É possível traçar um paralelo entre o quadro atual dos indicadores da economia dos EUA e do Brasil?
Os bancos centrais dos dois países enfrentam desafios muito semelhantes. A desinflação está acontecendo tanto nos EUA quanto aqui, mas grande parte disso tem a ver com a reversão dos choques. A inflação da pandemia não foi só fruto de choques. Houve estímulos de política econômica também, tanto fiscal quanto monetária. Estímulos de demanda levam a inflação para cima, e isso produz inércia, afeta expectativas e há efeitos de contágio. Grande parte dos efeitos dos choques foi revertida. Está faltando agora a famosa “última milha”. Vencer essa etapa está se mostrando mais difícil do que muita gente esperava.

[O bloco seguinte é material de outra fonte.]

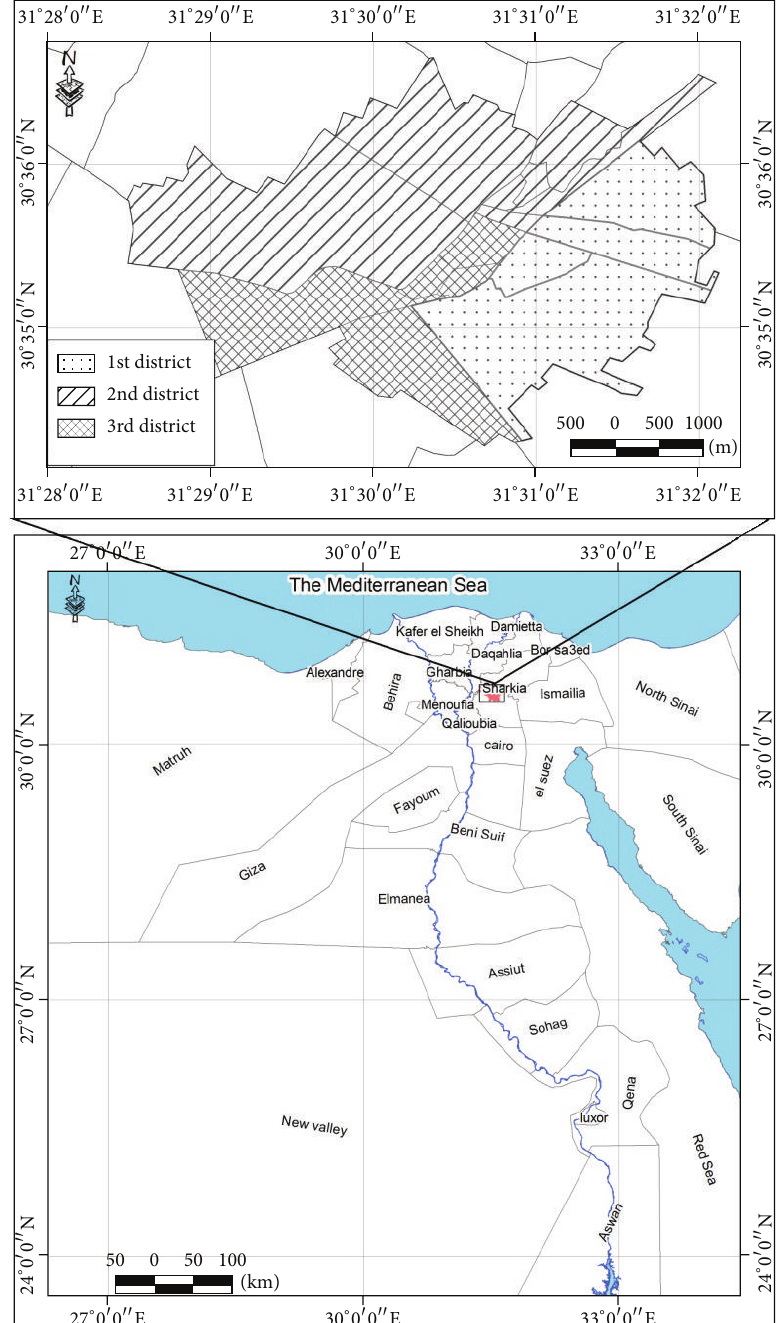
Figure 1: Location of Zagazig city in Arab Republic of Egypt (ARE) and its 3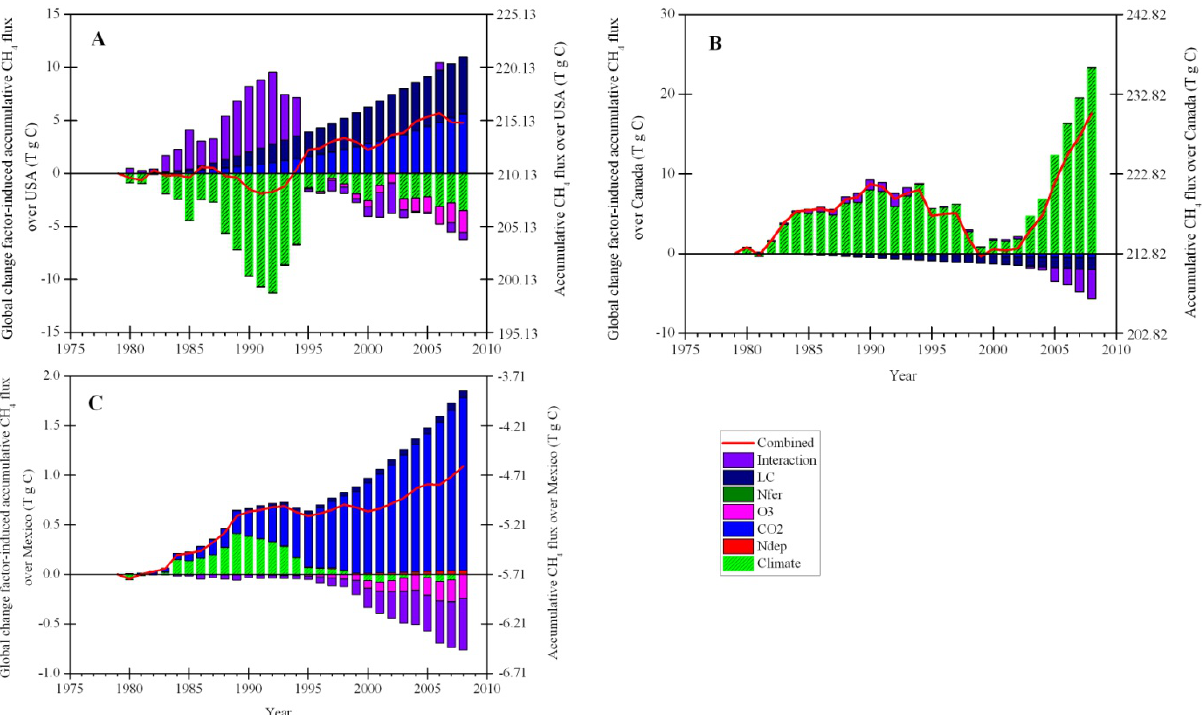
Fig. 7. Factorial contributions to accumulated CH 4 flux at country-level during 1979–2008 ( (A) : USA; (B) : Canada; (C) : Mexico) (The right Y-axis shows the accumulated CH 4 flux with baseline; Interaction means contribution from multiple-factor interaction; LC means contribution from land conversion; Nfer means contribution from N fertilizer application; O 3 means contribution from O 3 pollution; CO 2 means contribution from elevated atmospheric CO 2 ; Ndep means contribution from N deposition; Climate means contribution from climate variability).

Qual é o quadro no Brasil?
Da mesma maneira que os relatórios de inflação nos Estados Unidos não estão dando confiança de que a inflação está convergindo para a meta, no Brasil acontece a mesma coisa. Usando a média móvel de três trimestres, os preços livres estão subindo ao ritmo de 6% ao ano, os subjacentes estão subindo 5,70%. A média dos núcleos não está tão alta, mas se elevou um pouquinho recentemente, e está em 4%. Então, não são números confortáveis.
Por quê?
Primeiro, pelas incertezas no lado fiscal. Ainda não temos confiança plena de que as contas públicas estarão bem equilibradas lá na frente. Outro ponto é a incerteza relacionada com a troca de comando do Banco Central no fim do ano. Não estou entrando no mérito sobre as qualificações dos indivíduos. Mas os analistas de mercado não têm segurança sobre a continuidade da política monetária. Essa é a grande questão do momento. Eu estou convencido de que os dirigentes atuais do BC concordam plenamente com o princípio do Volcker (Paul Volcker), dito décadas atrás, e que, para os dias de hoje, tem uma importância enorme.
Qual é esse princípio?
Segundo Volcker, reduzir a inflação não é o mais difícil; o duro é mantê-la baixa. Esse é o ponto fundamental.